As a licensed clinical psychologist within the Division of Behavioral Medicine and Department of Family Medicine and Public Health (DFMPH), I am committed to the mission to improve health through preventive, epidemiological and clinical research. I am the Director of the Health Behavior Science Track for the UCSD/SDSU Joint Doctoral Program (UCSD/SDSU JDP) in Public Health and I have been actively involved in Centers of Excellence in Research and Intervention in Tobacco Control and in Health Behavior Change in Underserved and Vulnerable Populations. I have received broad training and have developed preventive and clinical research expertise in the evaluation of vulnerable populations with mental illness and addictions. As an independent investigator since 2001, I have received continuous extramural funding from NIH and the American Cancer Society (ACS) grants for my research activities in understanding the intersection of mental health and addictions. My recent efforts have focused on developing brief motivational interventions to prevent tobacco-related disease by facilitating cessation among high-risk smokers with severe depressive disorders, military veterans with complex medical and mental health needs, and smokers with depression receiving services in primary care clinics. I also am conducting studies designed to identify individual differences and biobehavioral mechanisms that may interfere with efforts to change health behavior. These potential targets for behavioral interventions include affective reactions, regulation of wanting or cravings, reinforcement learning, and learning to extinguish previous associations that trigger seeking of drugs and other rewards including food. I have expertise in the application of psychometric methods based in item response theory to understanding key constructs in the study of health behavior and teach a course in Scale Development within the UCSD/SDSU JDP in Public Health.
Tobacco Use and Public Health
Tobacco Regulatory Science: US national survey to guide FDA regulation of tobacco products including new and emerging products such as electronic cigarettes, snus, noncombustible tobacco.
Surveillance of Tobacco use and Mental Health: Evaluate methods for screening depression and tobacco use in within ethnically diverse populations in California. This project connects evaluation of statewide screening for depression to clinical evaluations of smokers who contact the California Smokers Helpline.
Nicotine Dependence and non-cigarette tobacco use: Evaluate multiple symptoms of current and lifetime nicotine dependence, patterns of tobacco use, exposure to multiple tobacco products using methods based in Item Response Theory. This detailed analysis will enable us to evaluate the measurement of nicotine dependence across single and poly-tobacco users in a US national longitudinal survey.
Tobacco Use and Health of Military Veterans
Qualitative Approaches to inform clinical program development for veterans with spinal cord injuries who use tobacco.

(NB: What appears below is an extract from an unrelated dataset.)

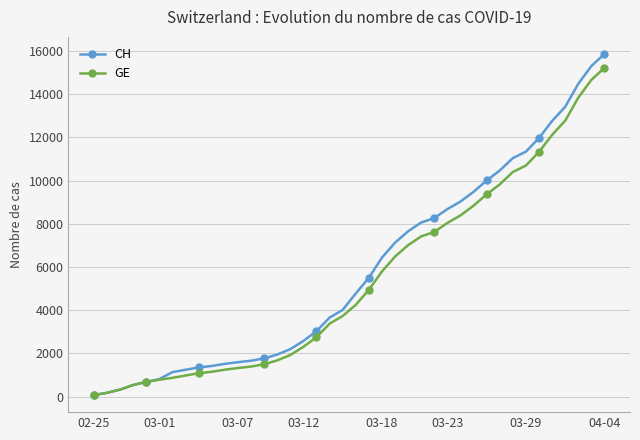

Between 9 and 10, which is larger?

10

Development of New Behavioral Treatments: Developing Brief Motivational Interventions to enhance engagement in evidence-based tobacco and substance abuse programs among veterans with mental health problems. This line of research includes inpatient psychiatry, outpatient psychiatry, spinal cord injury, other veteran points of service contact.

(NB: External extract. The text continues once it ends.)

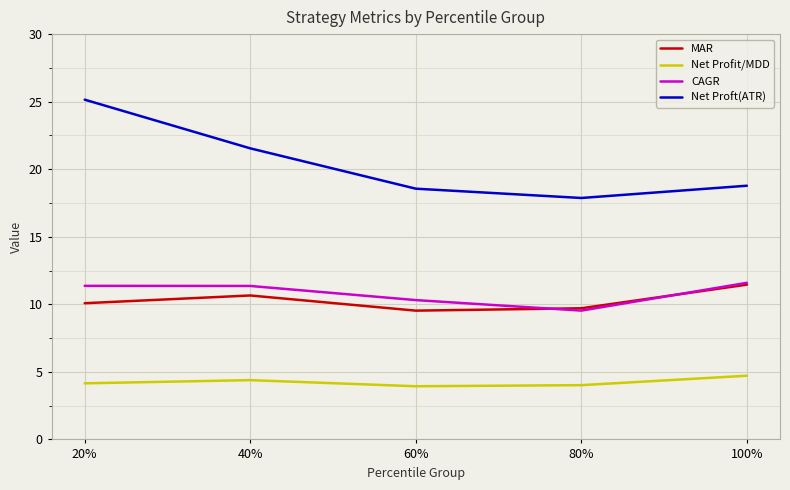

What is the highest value of the MAR series?

11.5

Tobacco Use and Depression In Primary Care
Screening and treating tobacco use in primary care medical settings: Evaluation of the screening and identification of smokers with depression, typical patterns of treatment, and typical service referrals in a collaborative care environment where behavioral health providers and electronic referrals to statewide behavioral treatments are integrated into service delivery.

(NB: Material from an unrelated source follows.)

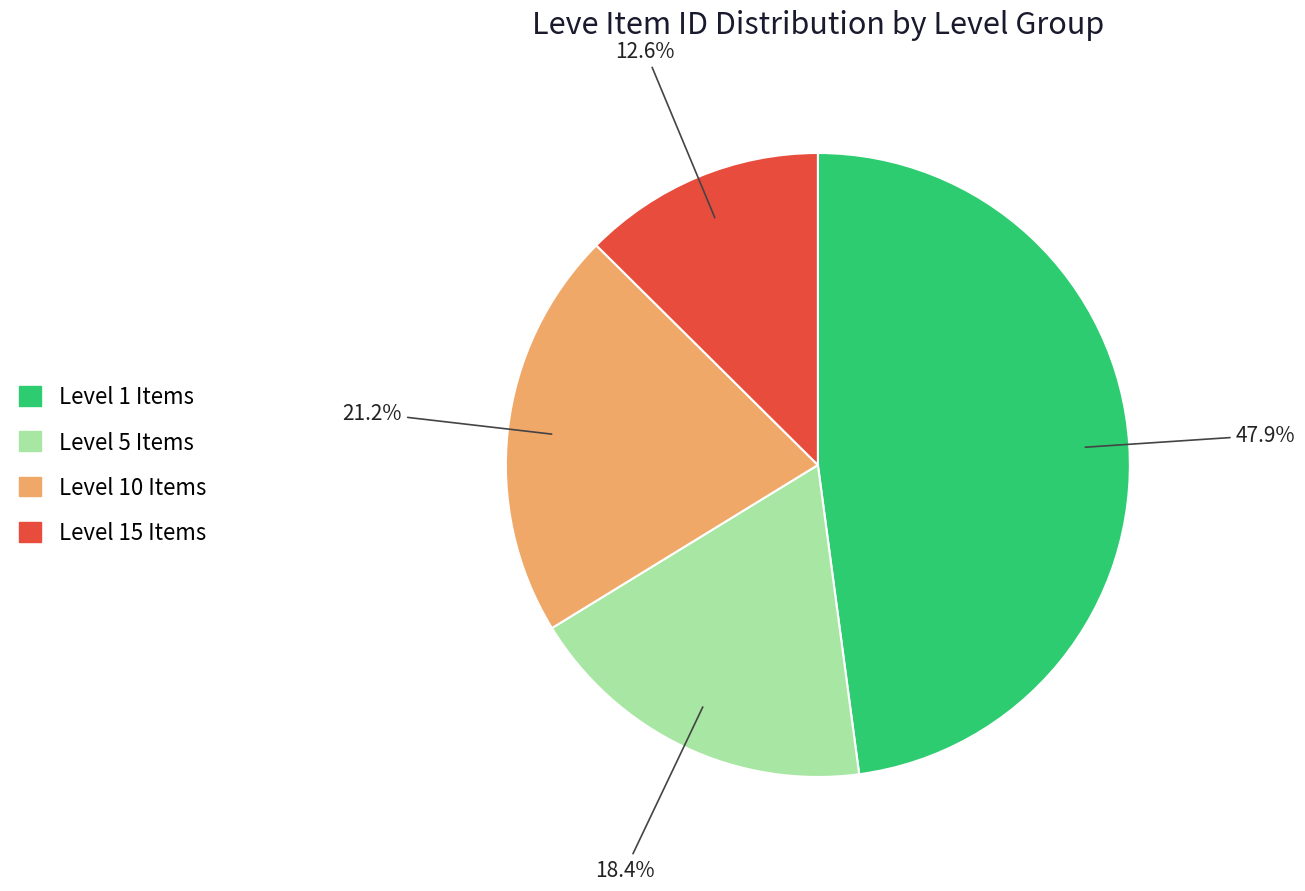

Is there a majority slice in this chart?

No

Behavioral Science: Mental Health Risk Factors for Substance Use
Experimental Psychopathology: In a laboratory setting, we use computer-based behavioral tasks and physiological recording to evaluate behavioral models of risk for substance use. Current studies include evaluation of emotional learning, stress reaction, distress tolerance, extinction memory, and reinforcement learning among smokers with a history of recurrent depressive disorder.